I say all this because the one and only Trappist beer I had yet to sample recently came to Alberta. The beer is Zundert, from Trappistenbrouwerij de Kievit in Zundert, Netherlands, the second Dutch Trappist brewery. It only received its designation in 2013, making it the second youngest Trappist brewery. I got my hands on it a while ago and finally got around to trying it.

The beer is described on various beer websites as a Tripel. But, as will become clear below, I think that is a wrong designation. I think this beer finds a way to be its own thing. Fully Trappist, but eschewing the standard Single, Dubbel, Tripel, Quadrupel classification.

I knew it as soon as I poured it. The colour was the first thing to tip me off, followed by the aroma. It was a dark copper, almost amber beer.
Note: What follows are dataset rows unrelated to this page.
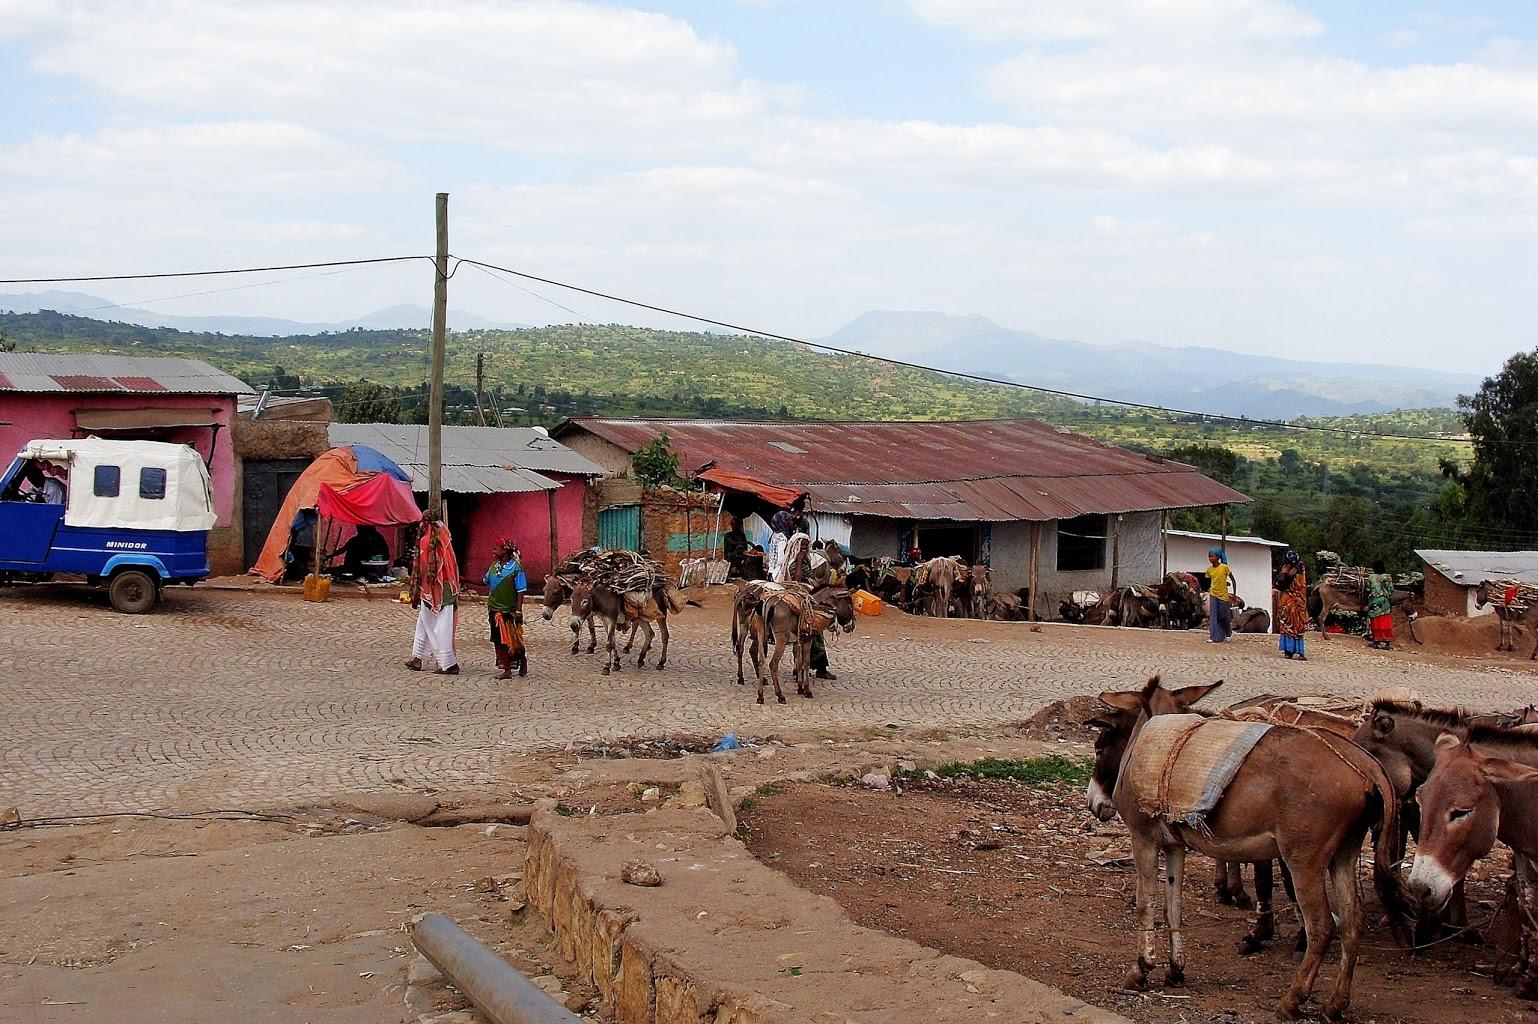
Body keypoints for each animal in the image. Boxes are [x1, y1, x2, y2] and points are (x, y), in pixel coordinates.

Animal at [1090, 676, 1406, 1020]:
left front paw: (1142, 970)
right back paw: (1334, 1004)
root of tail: (1364, 765)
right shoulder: (1175, 845)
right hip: (1344, 854)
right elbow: (1172, 906)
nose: (1094, 804)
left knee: (1322, 926)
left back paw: (1292, 1000)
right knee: (1351, 922)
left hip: (1304, 860)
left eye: (1100, 747)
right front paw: (1175, 970)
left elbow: (1145, 904)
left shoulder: (1143, 838)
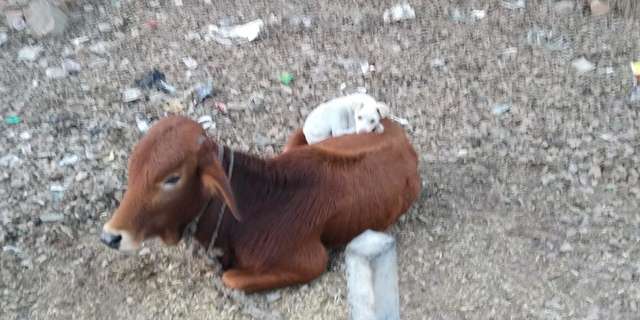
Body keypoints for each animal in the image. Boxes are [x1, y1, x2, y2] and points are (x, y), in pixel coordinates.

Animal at [99, 115, 420, 292]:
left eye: (172, 178)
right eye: (132, 167)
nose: (110, 236)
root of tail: (401, 137)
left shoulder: (312, 260)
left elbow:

It had the expected clarity and produced a big, dense white head, again as expected. But Tripels aren’t amber.

The aroma also offered something unique. It produced a rich aroma accented by plum, apricot and raisin, along with soft honey and light toffee. I also picked up some hints of peppery spice, but only a little, counter by a noted cinnamon character. For the most part the beer smelled rich and sweet.

The taste starts quite sweet with some toffee, honey, and dark fruit. The middle picks up some hop character and a bit of earthy spiciness. The end brings out the Belgian character – a soft spiciness with a bit of pepper but with a clove and must accent. The linger is musty and peppery with a bit of sweet caramel to back it up.

Zundert is soft, complex and sweet. I has a delicate base of honey and toffee which anchor what is a rather hoppy beer with a balanced Belgian character. It is stunningly drinkable. Plus it completely defies styles. It is not a Tripel. It has the malt base of a Dubbel but is too dry and has a slight earthy hop hit to classify. It is too delicate for the darker, more alcoholic styles.

Simply it is its own thing. Somehow completely in the Trappist tradition. This is a Trappist beer. It is just unlike any other Trappist I have ever tasted. So good on ya, monks of Zundert. You found a way to refresh the Trappist brand, and do it well.

Keep sending this beer to Alberta.

2 comments to Zundert Breaks All the Trappist Rules

  • Brady

    Glad that you got around to more or less agreeing with my BA review from 2 months back – this is indeed a hard to classify Trappist Ale, at the very best, and not one that I would like to revisit.

    • beerguy

      I am not saying I wouldn’t go back to it. I just think it is a bit non-traditional. I will let the readers decide whether they like it or not.